期刊名称:International Journal of Grid and Distributed Computing
印刷版ISSN:2005-4262
出版年度:2015
卷号:8
期号:2
页码:213-234
DOI:10.14257/ijgdc.2015.8.2.20
出版社:SERSC
摘要:Although in past few decades, lots of research has been done on searching documents in textual data and there have been many commercial systems for retrieving data on the Web. Fast retrieving desired documents from massive textual corpora is still challenging. Indexing is the most commonly used way to improve the performance of retrieving; particularly an effective index structure can help retrieving data more quickly and effectively.
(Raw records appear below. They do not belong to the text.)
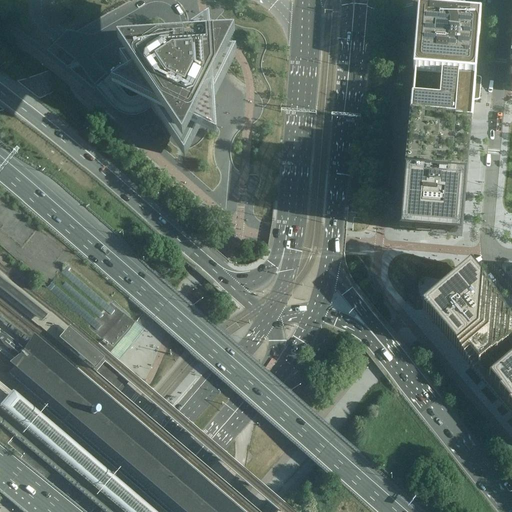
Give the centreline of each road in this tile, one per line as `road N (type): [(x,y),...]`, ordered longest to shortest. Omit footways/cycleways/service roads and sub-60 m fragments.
road 1 (motorway): [(396,511),(0,166)]
road 2 (motorway): [(230,286),(0,90)]
road 3 (secondary): [(328,263),(360,7)]
road 4 (secondary): [(265,320),(105,511)]
road 5 (residential): [(505,1),(489,246)]
road 6 (motorway): [(511,508),(368,329)]
road 7 (secondary): [(156,511),(278,369)]
road 8 (secondary): [(305,46),(290,224)]
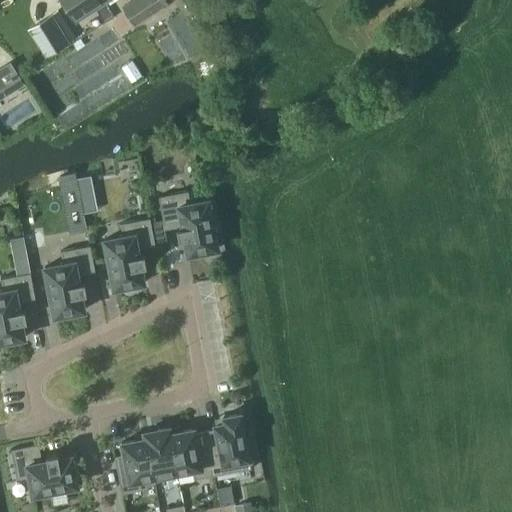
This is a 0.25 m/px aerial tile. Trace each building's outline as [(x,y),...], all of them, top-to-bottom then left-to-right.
[(107,0),(64,0),(78,19),(107,0)] [(129,0),(124,4),(135,22),(169,0),(129,0)] [(32,27),(49,53),(70,40),(52,13),(32,27)] [(12,60),(0,67),(0,88),(21,75),(12,60)] [(76,172),(60,176),(62,187),(78,184),(76,172)] [(91,174),(78,176),(80,189),(94,186),(91,174)] [(188,189),(158,196),(163,219),(164,223),(164,224),(182,220),(183,225),(177,226),(180,238),(185,237),(188,253),(219,247),(209,198),(191,202),(188,189)] [(151,217),(121,222),(123,235),(105,238),(114,287),(145,281),(142,265),(147,264),(145,252),(140,253),(139,248),(156,245),(152,221),(151,217)] [(163,219),(152,221),(156,245),(167,242),(165,228),(164,224),(164,223),(163,219)] [(4,290),(0,290),(0,341),(25,336),(22,320),(28,319),(26,307),(20,308),(19,303),(36,299),(24,236),(12,238),(19,274),(1,277),(4,290)] [(63,262),(45,265),(55,315),(85,309),(82,292),(88,291),(86,279),(80,280),(79,275),(96,272),(91,244),(61,250),(63,262)] [(216,427),(206,429),(214,474),(251,467),(241,412),(224,415),(225,421),(215,423),(216,427)] [(171,431),(170,426),(145,431),(146,436),(153,475),(179,471),(171,431)] [(194,427),(171,431),(179,471),(192,468),(194,478),(214,474),(206,429),(195,431),(194,427)] [(153,475),(146,436),(122,441),(125,453),(115,455),(122,492),(141,488),(139,478),(153,475)] [(39,442),(12,448),(17,478),(30,475),(33,493),(78,485),(72,454),(60,457),(59,451),(47,453),(48,459),(43,460),(39,442)] [(233,487),(219,490),(222,505),(236,503),(233,487)] [(253,511),(251,502),(236,505),(237,511),(253,511)]
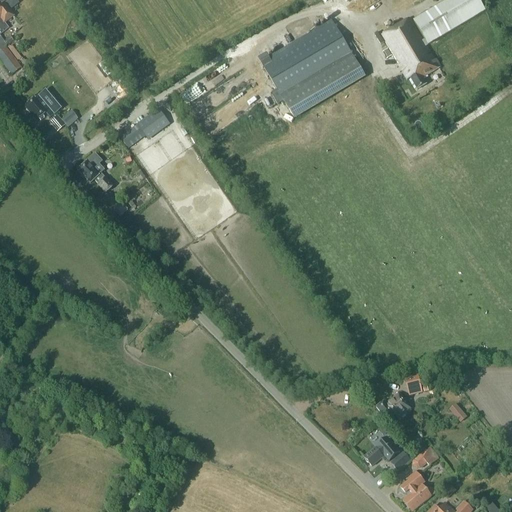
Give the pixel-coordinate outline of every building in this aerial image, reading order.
[(0,0),(0,63),(9,77),(19,70),(0,43),(0,35),(7,31),(3,26),(13,19),(9,13),(8,14),(3,7),(7,5),(7,2),(5,0),(0,0)] [(447,0),(413,21),(427,45),(484,10),(478,0),(447,0)] [(407,80),(410,79),(417,90),(426,85),(422,79),(440,68),(435,59),(434,60),(409,19),(380,36),(407,80)] [(287,100),(297,118),(364,77),(331,22),(272,58),(269,53),(261,58),(280,90),(287,100)] [(9,38),(4,42),(7,46),(13,42),(9,38)] [(387,49),(382,52),(386,59),(391,56),(387,49)] [(201,115),(249,88),(241,74),(193,101),(201,115)] [(20,75),(14,79),(18,85),(24,80),(20,75)] [(120,89),(97,106),(101,111),(124,94),(120,89)] [(280,90),(275,93),(281,104),(287,100),(280,90)] [(47,118),(53,113),(54,114),(60,109),(47,94),(41,99),(42,100),(37,104),(33,99),(23,108),(35,122),(44,114),(47,118)] [(134,134),(123,142),(128,149),(145,137),(148,140),(169,124),(159,110),(132,130),(134,134)] [(65,125),(58,116),(49,123),(56,132),(65,125)] [(89,184),(93,181),(93,180),(97,184),(105,193),(113,186),(104,177),(104,178),(100,173),(103,170),(96,163),(99,160),(94,154),(86,163),(85,162),(77,171),(89,184)] [(139,170),(135,173),(136,176),(139,175),(142,180),(145,179),(139,170)] [(418,378),(406,382),(409,394),(421,391),(418,378)] [(394,416),(400,423),(412,413),(407,407),(409,405),(399,394),(386,405),(384,401),(375,408),(387,422),(394,416)] [(460,423),(466,418),(459,410),(454,415),(460,423)] [(393,435),(403,446),(408,441),(399,430),(393,435)] [(375,448),(364,457),(373,467),(383,459),(386,463),(389,461),(390,463),(401,454),(388,437),(376,446),(377,447),(376,448),(375,448)] [(430,448),(413,461),(413,463),(413,466),(415,469),(417,470),(418,471),(420,469),(420,470),(427,464),(429,467),(439,459),(430,448)] [(398,458),(400,460),(393,466),(397,472),(410,461),(403,454),(398,458)] [(405,493),(406,494),(408,492),(410,495),(403,500),(412,511),(431,496),(430,496),(435,493),(431,488),(426,491),(422,485),(425,483),(416,471),(409,476),(411,478),(400,487),(402,488),(400,491),(402,492),(403,492),(405,493)] [(442,493),(448,499),(456,491),(450,485),(442,493)] [(457,511),(454,511),(446,503),(440,510),(436,506),(429,511),(471,511),(473,510),(464,502),(456,510),(457,511)]
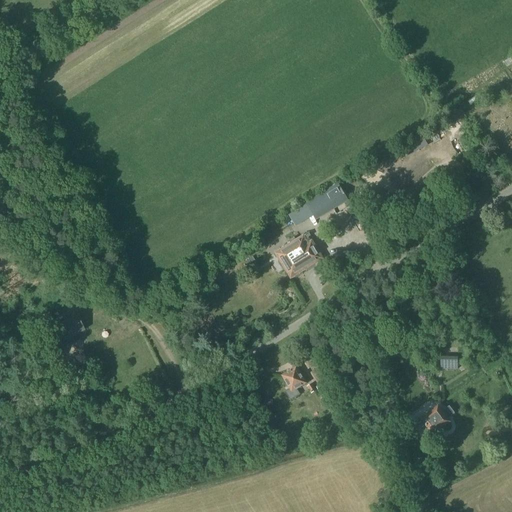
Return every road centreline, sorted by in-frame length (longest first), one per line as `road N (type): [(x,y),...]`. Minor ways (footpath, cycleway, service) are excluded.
road 1 (unclassified): [(0,481),(141,422),(511,188)]
road 2 (unclassified): [(0,68),(108,0)]
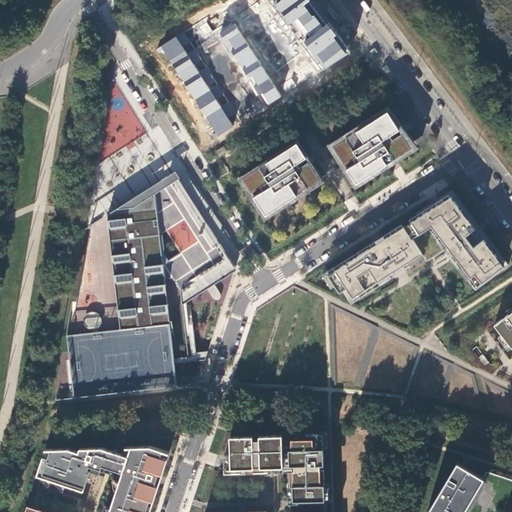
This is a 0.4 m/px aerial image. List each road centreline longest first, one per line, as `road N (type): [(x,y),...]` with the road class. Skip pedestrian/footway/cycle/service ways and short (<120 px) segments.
road 1 (residential): [(84,0),(265,285)]
road 2 (residential): [(265,285),(246,296),(174,511)]
road 3 (residential): [(464,155),(265,285)]
road 4 (residential): [(464,155),(347,0)]
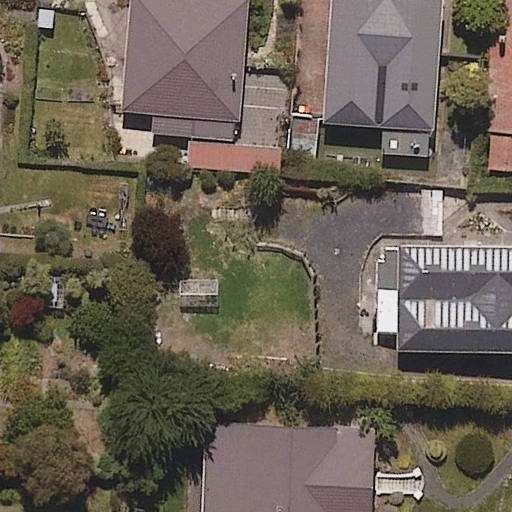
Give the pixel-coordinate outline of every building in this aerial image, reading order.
[(246,1),(226,0),(130,0),(122,135),(238,142),(246,1)] [(439,0),(325,0),(321,125),(386,128),(385,156),(434,158),(439,0)] [(511,0),(507,0),(506,35),(490,34),(487,171),(511,171),(511,0)] [(511,251),(378,249),(377,353),(511,355),(511,251)] [(217,279),(179,281),(181,309),(218,307),(217,279)] [(370,511),(372,431),(202,428),(200,511),(370,511)]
This work proposes a novel index structure, named as L.INDEX, to conceptually index massive set of textual data. L-INDEX employs Form Concept Analysis to discover the relationships between documents and expresses the discovered relationships with lattice. To make our approach more applicable to process massive set of data, the structure is implemented in MapReduce environment which can fulfill computing tasks in an efficient distributed way. A set of algorithms is developed for creating, maintaining, storing L-INDEX and searching documents through it as well. A serial of experiments is conducted to verify the performance of our approach by comparing it with some other popular existing indexing structures. The experimental results demonstrate that the proposed approach can index massive set of textual data with an effective structure which supports querying tasks in an efficient way.